What is needed more than ever is for students to see the scriptures and what they teach as the focus. That would of course include the words of living prophets. The teacher will someday leave the class. The students may or may not remember the great stories but if we can help them learn to dig in and understand the scriptures, they will have that skill forever and it will bless them for the same length of time.

Wednesday, April 1, 2015

Teaching and Learning is Like a Kaleidoscope

I sat in a class the other day and the teacher posed a question which invited not only responses but perhaps a personal story to illustrate the response. It was a good question and a response came quickly, coupled with a personal story to strengthen it. That was great. Then another similar story came from a different student, followed by yet another of the same kind from someone else and I soon felt like I had reached the saturation point of the same stories. Nothing different was happening in class, just story on top of story, each saying essentially the same thing.

Far too often class discussions become a recitation of the familiar. That's fine and it is certainly not offensive but the longer we stay on only the familiar, the less chance there is of learning anything. You may notice that I did not say "learning anything new." I don't put much stock in learning new things. I am much more excited about seeing old and familiar things in a new way. An effective teacher finds ways to teach well known things with just enough of a twist that it will appear new and thus we will learn. When you see the light come on in a student's countenance then you know you have helped her see things differently.

The kaleidoscope appears to be a simple child's toy, but think of what it is: it is a tube with a chamber into which is placed some colored stones or bits of glass. Also in the chamber are some mirrors to cause reflection. As the light enters the chamber it reflects on the bits of glass or stones to create a pattern with the help of the mirrors. Then, as the tube is turned, even ever so slightly, the stones move and the pattern changes. The light is the same. The stones are the same, and the mirrors are the same. The only difference is the turning, the slight rearranging of the stones. Infinite patterns can come from the same materials if they are turned slightly. That becomes the job of an effective teacher - to turn the cylinder just enough to help us see the same things in a different light, thus adding to our knowledge and wonder.

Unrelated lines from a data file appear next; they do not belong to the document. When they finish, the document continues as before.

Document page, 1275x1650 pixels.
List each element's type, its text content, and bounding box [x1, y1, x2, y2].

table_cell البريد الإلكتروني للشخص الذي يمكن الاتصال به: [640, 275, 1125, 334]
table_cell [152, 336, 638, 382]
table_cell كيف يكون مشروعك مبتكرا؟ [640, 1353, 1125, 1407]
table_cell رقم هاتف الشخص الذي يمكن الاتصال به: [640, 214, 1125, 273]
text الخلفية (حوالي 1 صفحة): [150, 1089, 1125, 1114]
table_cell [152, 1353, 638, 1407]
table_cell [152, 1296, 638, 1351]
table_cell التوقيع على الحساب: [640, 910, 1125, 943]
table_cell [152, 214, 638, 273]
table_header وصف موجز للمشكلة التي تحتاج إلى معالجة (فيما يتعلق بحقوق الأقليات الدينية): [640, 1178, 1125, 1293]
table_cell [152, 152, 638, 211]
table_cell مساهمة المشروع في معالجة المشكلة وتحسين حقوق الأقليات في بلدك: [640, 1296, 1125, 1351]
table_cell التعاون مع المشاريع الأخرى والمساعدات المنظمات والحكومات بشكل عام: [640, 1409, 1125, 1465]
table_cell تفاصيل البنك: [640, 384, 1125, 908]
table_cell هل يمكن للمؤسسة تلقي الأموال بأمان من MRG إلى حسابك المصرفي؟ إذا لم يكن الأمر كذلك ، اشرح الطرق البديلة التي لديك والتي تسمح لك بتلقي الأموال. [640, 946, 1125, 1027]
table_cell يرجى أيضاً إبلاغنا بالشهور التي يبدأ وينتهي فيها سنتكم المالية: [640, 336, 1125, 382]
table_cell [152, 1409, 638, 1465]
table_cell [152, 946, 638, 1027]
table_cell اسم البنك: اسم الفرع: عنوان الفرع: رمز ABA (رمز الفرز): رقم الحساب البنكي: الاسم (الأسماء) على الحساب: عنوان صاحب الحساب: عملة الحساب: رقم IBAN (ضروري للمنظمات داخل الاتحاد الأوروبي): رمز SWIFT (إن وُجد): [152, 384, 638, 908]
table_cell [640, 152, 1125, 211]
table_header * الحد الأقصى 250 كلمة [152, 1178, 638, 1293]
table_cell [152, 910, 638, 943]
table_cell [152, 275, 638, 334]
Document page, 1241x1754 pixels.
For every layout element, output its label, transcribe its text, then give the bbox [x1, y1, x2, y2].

Here is an example. For years I have used a standard definition of righteousness as I've taught: righteousness is being in the right place, at the right time, with the right people, doing the right things. I think it is a good working definition and it is easy to understand. We can get a visual of righteousness just from that sentence. It is not a full definition but it is very useful. Now, would you see it differently if I added Isaiah's metaphor found in Isaiah 48:18 - "...then had thy peace been as a river, and thy righteousness as the waves of the sea." Isaiah has just turned the kaleidoscope enough that it causes us to see in a new way. How is righteousness like an ocean wave? That is not any of those four things I use in my definition. Is it because righteousness can be constant? Because it can rise up to a large size? Because it is powerful? We can play with those thoughts for awhile and learn something new. For that matter we can play with "peace as a river" too and gain some new insights.

If you went home from a class where those things had been discussed and someone asked what you studied that day and you answered 'righteousness', the inquirer might immediately think they knew what the class was all about, but they would be wrong. You would have personally received some great new insights because your teacher had taken the time to twist the kaleidoscope of learning just enough that you were able to see the same things in a new way. That causes learning. Talking about the same familiar things over and over is review and there is a place for it. But to learn and add to our knowledge we need to blaze new trails of thought. Seeing things differently helps do that.